Я знала, что могла сказать баба Зося. Она наверняка сказала Дашке то же, что когда-то сказала и мне, когда я, размечтавшись о своей счастливой звезде, собралась уехать в Москву: «Решай сама, деточка».

– Может, она сказала тебе какую-нибудь глупость из серии «Раз ты его любишь – значит, все будет хорошо». Или «Раз Бог дал ребеночка, он и денег на него даст, не забудет»?

О, когда говорят такое, я обычно начинаю громко хохотать. Истерически и при этом бурно аплодировать. Вот уж чушь первостатейная.

– Но разве это не так?! – Дашка залпом допила свой стакан с водой и зло уставилась на меня.

Хороший признак. Злость – это как раз то чувство, которое может помочь ей выстоять. Я склонилась к ней ближе и тихо заговорила:

– Слушай, деточка моя, очень внимательно. Я не стану говорить тебе того, что собираюсь сказать, дважды. Наш мир устроен очень специфически. Тебе придется прямо здесь и сейчас все понять и без разговоров. Доктор, моктор – все это не важно, все это – декорации. Ты должна, милая моя Даша, раз уж ты хочешь поскорее стать взрослой, ты должна начать видеть все в сути и проникать в глубину вещей.

– Что ты имеешь в виду? Какая суть вещей?

– Суть в том, что наш мир – это мир хищников. Всем на всех наплевать. Никто никого не любит. Все думают лишь о себе и все хотят только денег.

– Ну что ты! Не все такие! – Дашка вскочила и покраснела.

Какая она у меня выросла хорошенькая. Не тощая жердь с тряпками от кутюр на плечах, а нормальная, среднего роста, румяная и округлая девушка, которую так и хочется обнять и прижать к себе.

– Конечно, не все. Но те, кто принимает решения, – только такие.

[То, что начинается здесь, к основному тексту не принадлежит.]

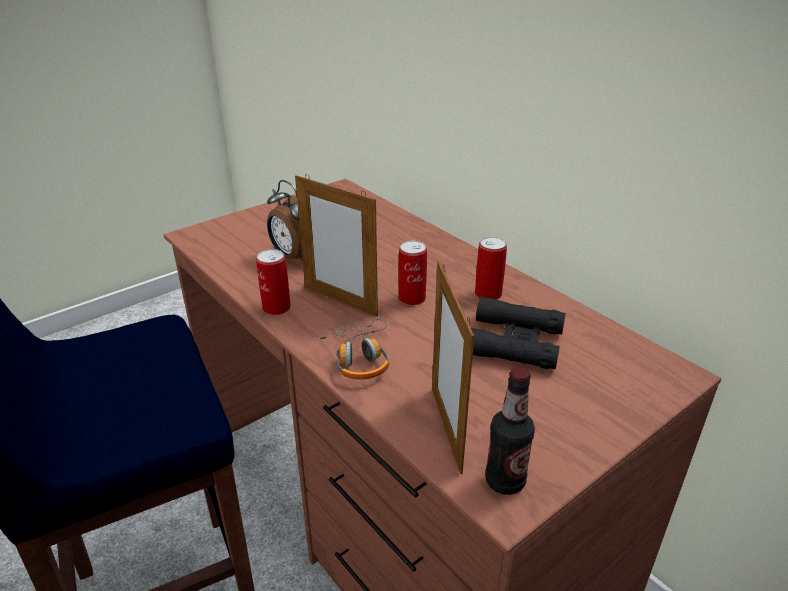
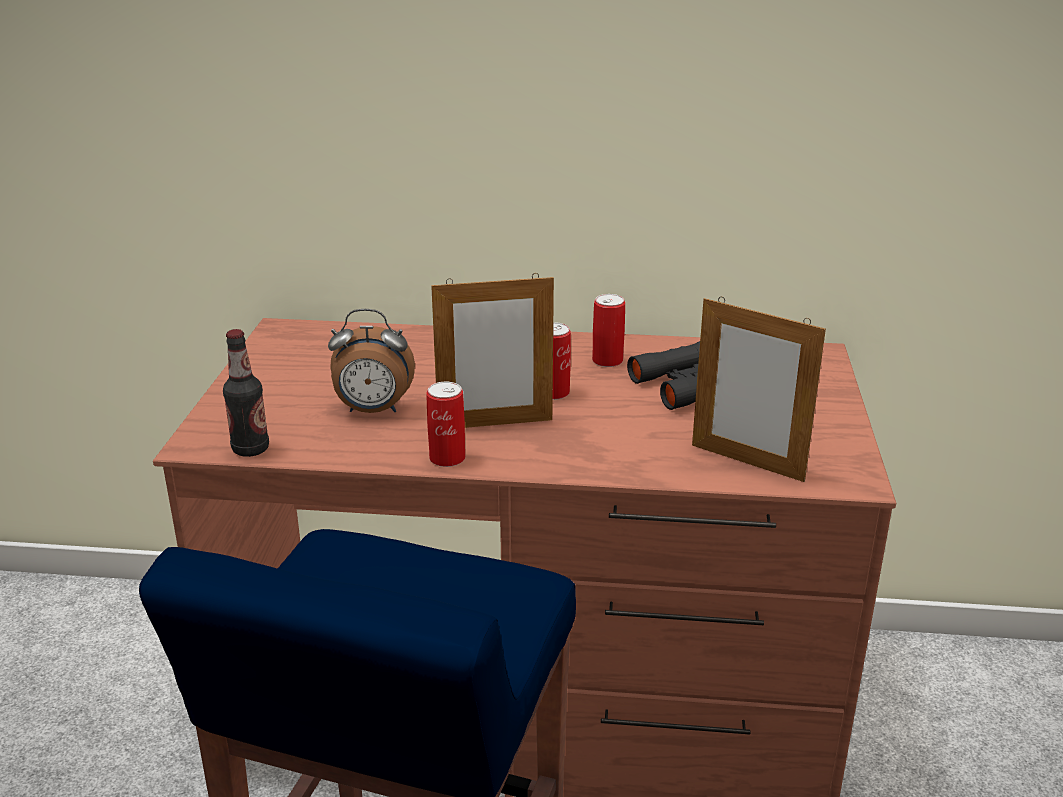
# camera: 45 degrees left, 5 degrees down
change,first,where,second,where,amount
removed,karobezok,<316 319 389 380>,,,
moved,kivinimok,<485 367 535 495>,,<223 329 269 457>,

– Ты просто заработалась. На самом деле ты так не думаешь. Просто мы слишком на тебе висим, вот ты и устала. Юлечка, ну что ты. Люди хорошие. И любовь есть, это точно. У нас вот в соседнем доме приехала семья – мама, папа и четверо детей. Знаешь, как они друг друга любят! Знаешь, как они счастливы! Просто тебе не хватает чего-то тут, в Москве этой. Еще бы, жить на такой верхотуре – там же и воздуха-то не остается.

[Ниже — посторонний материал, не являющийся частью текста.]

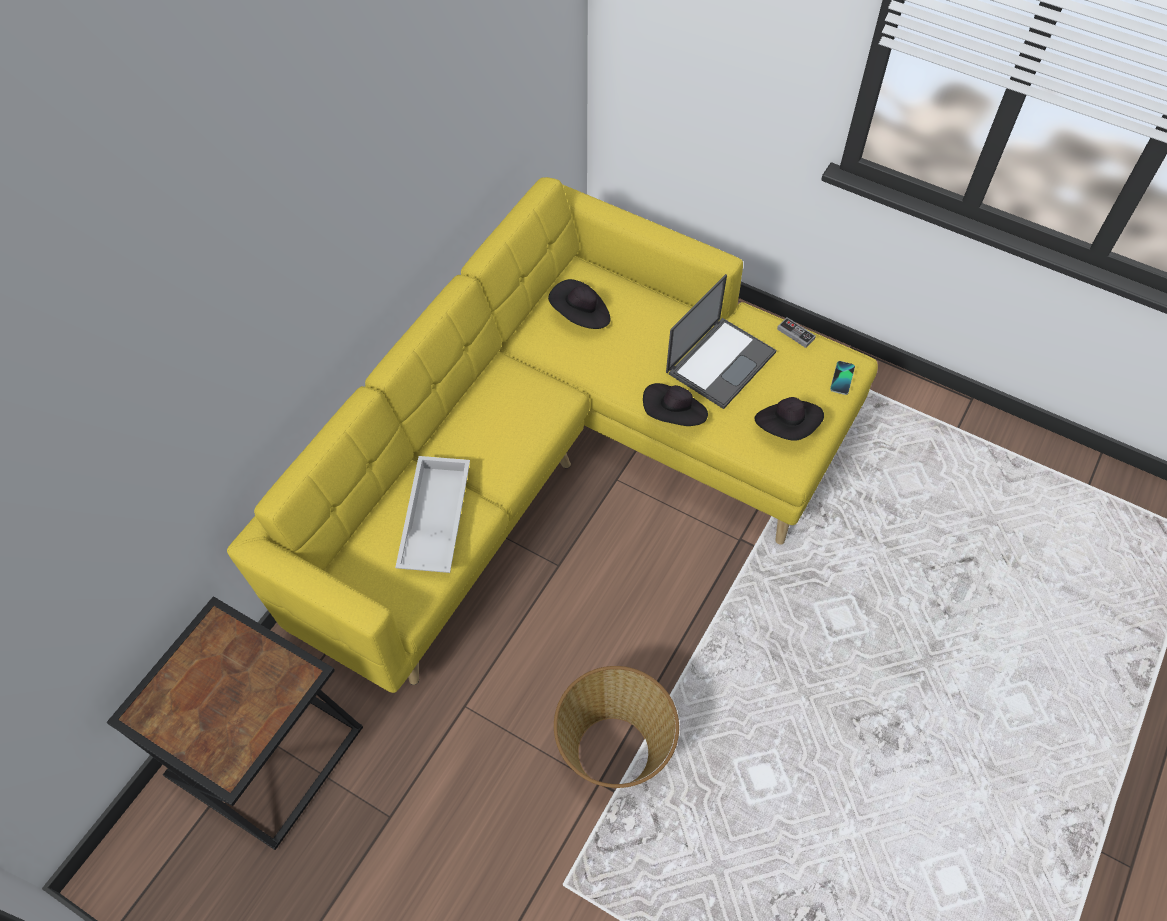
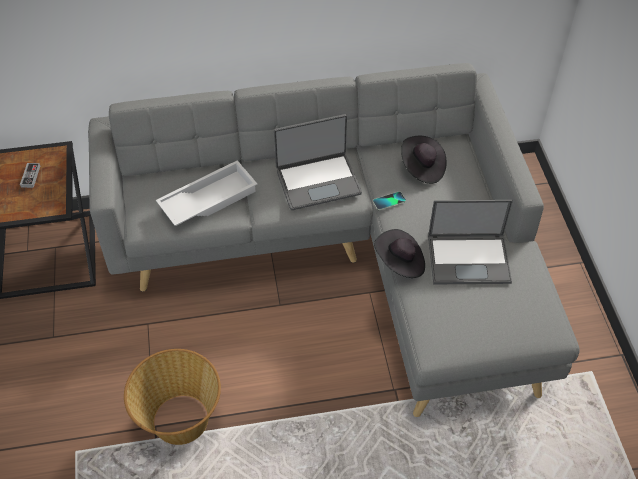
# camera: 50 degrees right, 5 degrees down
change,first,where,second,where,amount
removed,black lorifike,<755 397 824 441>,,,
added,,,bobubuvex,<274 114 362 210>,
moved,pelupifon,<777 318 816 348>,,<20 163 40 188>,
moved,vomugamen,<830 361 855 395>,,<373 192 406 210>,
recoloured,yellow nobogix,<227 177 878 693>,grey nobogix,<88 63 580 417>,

– Даша, я не просто думаю, что все такие. Я и сама такая. Какая же ты у меня наивная! – я всплеснула руками. Официант принес наши соки. – Не хочешь видеть правды? Хочешь всю жизнь прожить с закрытыми глазами, как живут почти все?

– Да что такое эта твоя правда?

– Ну уж точно не то, что тебе в школе говорили, – вздохнула я. – Правда – что докторша сегодня говорила тебе то, за что ей заплатили денег. Хочешь знать, сколько? Тысячу долларов.

– Сколько? – ахнула Даша.

Ее, как ни странно, больше поразила сумма, а не сам факт.

– И ведь ты ей поверила, моя дорогая, – поддела ее я. – Ты, прилетевшая в Москву на крыльях любви к неизвестному мальчику, полная любви и надежд, была тут же опутана сетью. И если бы я не передумала, сейчас ты уже отходила бы от наркоза. Ну что, разве ты сама решаешь хоть что-то в своей жизни? Ты можешь в чем угодно убеждать себя, но сегодня все решали я и мои деньги.

– Ты… ты подкупила ее? Но зачем? Чтобы не тратиться на моего ребенка? – дошло наконец до моей сестры. Дошло, и лицо ее перекосилось от ненависти и ужаса.

– Не совсем так. Я сделала это, чтобы защитить тебя.

– Меня?! Зачем меня спасать? Разве я просила меня спасать?

– А РАЗВЕ НЕТ?! – громко крикнула я. Ее перекошенное от ярости лицо меня полностью устраивало. – Разве ты не приехала ко мне безо всякого приглашения, не образовалась на моем пороге, чтобы я решила все твои проблемы?

– Нет! Я только…

– Только что? Хотела, чтобы я нашла тебе твоего Юру? Не ври ни себе, ни мне! Ты просто растерялась, ты одна, у тебя нет денег, тебе нет даже восемнадцати лет. Тебе негде жить. У тебя нет никакой профессии, ты живешь много лет на мои деньги. И ты приняла единственное верное решение и приехала к единственной хищнице в нашей родовой ветке – ко мне.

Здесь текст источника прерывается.